Now make sure the server is listening where your client thinks it is. To find out your PostgreSQL server’s socket directory:
sudo -u postgres psql -c "SHOW unix_socket_directories;"
or on older PostgreSQL versions, unix_socket_directory as the parameter changed name. To show the server’s port (which applies for both TCP/IP and unix sockets):
sudo -u postgres psql -c "SHOW port;"
If you can’t even connect with psql under unix user postgres you can check the socket dir with lsof:
$ sudo lsof -U -a -c postgres COMMAND PID USER FD TYPE DEVICE SIZE/OFF NODE NAME postgres 6565 postgres 5u unix 0xffff88005a049f80 0t0 183009 /tmp/.s.PGSQL.5432 postgres 6566 postgres 1u unix 0xffff88013bc22d80 0t0 183695 socket postgres 6566 postgres 2u unix 0xffff88013bc22d80 0t0 183695 socket
In this case the first line is the socket location. This server has socket directory /tmp with port 5432.
If your client is looking in a different socket directory, you’re probably trying to connect over unix sockets to the default socket path and/or to the default port, and the libpq your client application is linked to has a different compiled-in unix socket path and/or port than your running PostgreSQL. Most likely your LD_LIBRARY_PATH or /etc/ld.so.conf has a different libpq before the one that came with your version of PostgreSQL. This doesn’t generally matter much, you can just override the socket directory.
To specify an alternative socket directory and/port port to connect to, specify the socket dir as the host parameter in your connection options, e.g. to connect as user bob to the server listening in /tmp on port 5433:
psql -h /tmp -p 5433 -U bob ...
or in connection-string form:
psql "host=/tmp port=5433 user=bob ..."
The same works with any client that uses libpq (all the PostgreSQL client tools, plus e.g. psycopg2, the Pg gem in Ruby/Rails, PHP’s postgres and PDO, Perl’s DBB::Pg, etc). It does NOT work with non-libpq clients like PgJDBC, py-postgresql, etc, but most of these don’t support unix sockets at all. See the client documentation for non-libpq based clients.
 You do not have to pay in order to use PostgreSQL for any application, such as commercial closed source software. See http://www.postgresql.org/about/licence/.
Official PostgreSQL downloads
The PostgreSQL project provides an official list of download locations, including an Ubuntu software repository, at its download page. In particular, Ubuntu users can get newer PostgreSQL versions than those packaged in their Ubuntu release using apt-get via apt.postgresql.org.

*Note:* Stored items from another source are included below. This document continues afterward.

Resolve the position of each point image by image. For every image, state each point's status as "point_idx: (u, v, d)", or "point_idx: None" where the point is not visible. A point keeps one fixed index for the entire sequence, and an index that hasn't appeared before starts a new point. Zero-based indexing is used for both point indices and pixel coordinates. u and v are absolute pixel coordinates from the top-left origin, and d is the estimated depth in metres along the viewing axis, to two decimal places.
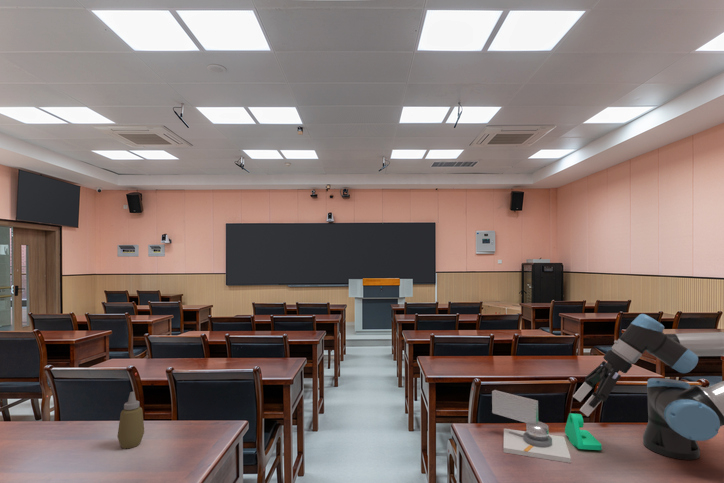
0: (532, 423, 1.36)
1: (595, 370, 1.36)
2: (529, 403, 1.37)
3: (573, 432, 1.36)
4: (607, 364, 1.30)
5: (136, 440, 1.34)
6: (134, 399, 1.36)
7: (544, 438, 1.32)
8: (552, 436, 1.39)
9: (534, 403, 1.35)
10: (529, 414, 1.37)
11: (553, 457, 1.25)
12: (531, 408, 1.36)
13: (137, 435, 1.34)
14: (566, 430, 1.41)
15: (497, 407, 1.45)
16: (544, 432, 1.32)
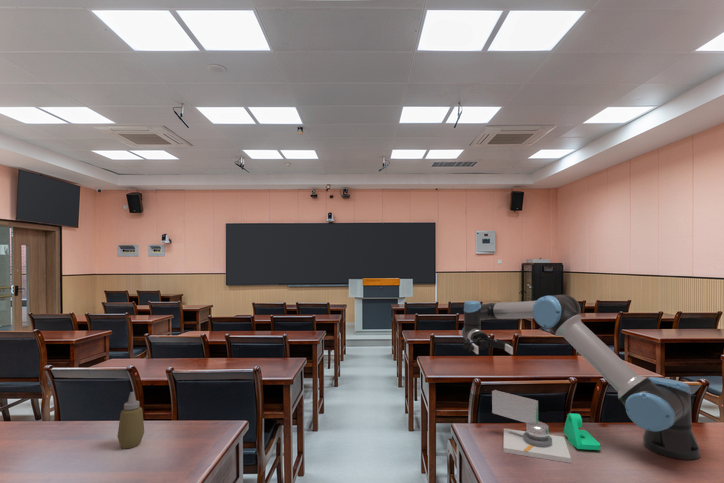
0: (532, 423, 1.36)
1: None
2: (529, 403, 1.37)
3: (571, 431, 1.36)
4: None
5: (136, 440, 1.34)
6: (134, 399, 1.36)
7: (544, 438, 1.32)
8: (552, 436, 1.39)
9: (534, 403, 1.35)
10: (529, 414, 1.37)
11: (553, 457, 1.25)
12: (531, 408, 1.36)
13: (137, 435, 1.34)
14: (565, 430, 1.41)
15: (497, 407, 1.45)
16: (544, 432, 1.32)
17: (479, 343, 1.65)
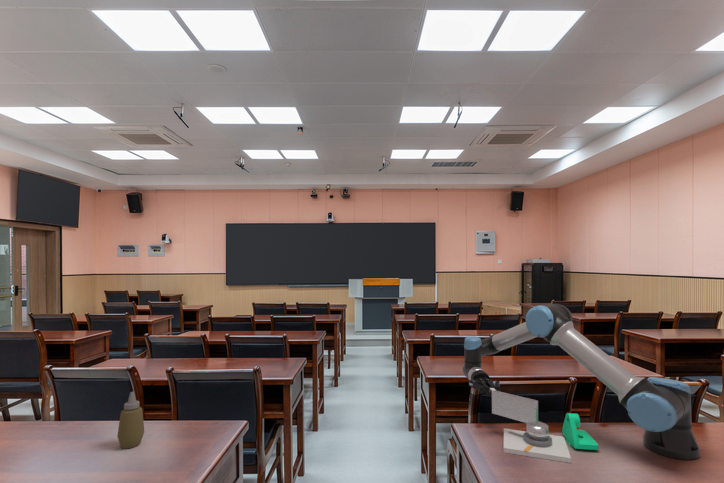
0: (532, 423, 1.36)
1: None
2: (529, 403, 1.37)
3: (569, 431, 1.36)
4: None
5: (136, 440, 1.34)
6: (134, 399, 1.36)
7: (544, 438, 1.32)
8: (552, 436, 1.39)
9: (534, 403, 1.35)
10: (529, 414, 1.37)
11: (553, 457, 1.25)
12: (531, 408, 1.36)
13: (137, 435, 1.34)
14: (564, 430, 1.42)
15: (497, 407, 1.45)
16: (544, 432, 1.32)
17: None
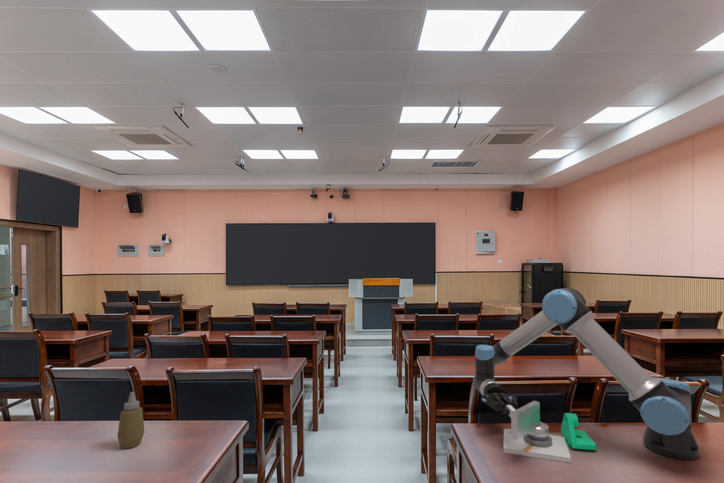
0: (538, 425, 1.34)
1: None
2: (536, 407, 1.34)
3: (567, 431, 1.36)
4: None
5: (136, 440, 1.34)
6: (134, 399, 1.36)
7: None
8: (552, 436, 1.39)
9: (539, 404, 1.35)
10: (536, 418, 1.33)
11: (553, 457, 1.25)
12: (537, 410, 1.34)
13: (137, 435, 1.34)
14: (562, 430, 1.42)
15: (520, 429, 1.26)
16: None
17: None
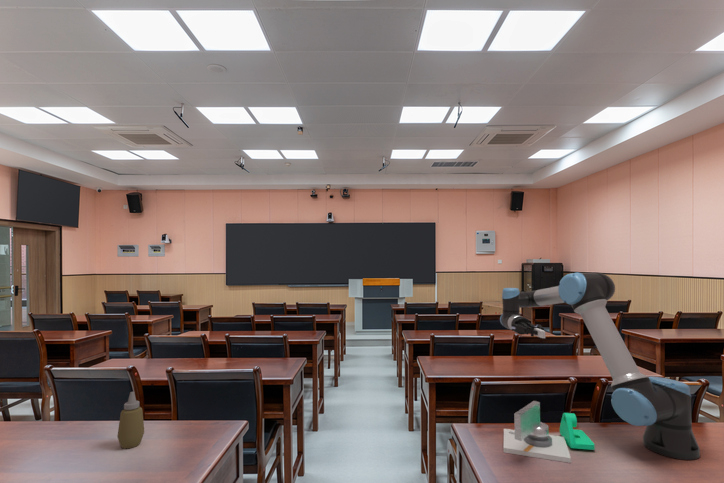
0: (538, 425, 1.34)
1: None
2: (537, 407, 1.34)
3: (566, 431, 1.36)
4: None
5: (136, 440, 1.34)
6: (134, 399, 1.36)
7: None
8: (552, 436, 1.39)
9: (539, 404, 1.35)
10: (537, 418, 1.33)
11: (553, 457, 1.25)
12: (538, 410, 1.34)
13: (137, 435, 1.34)
14: (561, 429, 1.42)
15: (523, 430, 1.25)
16: None
17: None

For support and services around PostgreSQL see the services and support page.
The PostgreSQL Linux downloads page contains a section on “Graphical installer” built by EnterpriseDB. You download the installer, change its properties to allow to run it as command (it has .run extension), and run it from command prompt as in “sudo whateveritwas.run”.
You end up with
- configured DB server instance, which starts with your server
- pgAdmin III UI client application
Note that the installed software will not be integrated with Ubuntu software center. As a result, you will not receive any security updates from Ubuntu. However, the installed version will closely match the latest Ubuntu version.
An Ubuntu-based PostgreSQL appliance is one of the easiest ways to get up and running with PostgreSQL on Ubuntu. It’s part of a family of pre-integrated TurnKey Linux Software Appliances based on Ubuntu 10.04.1 (Lucid LTS).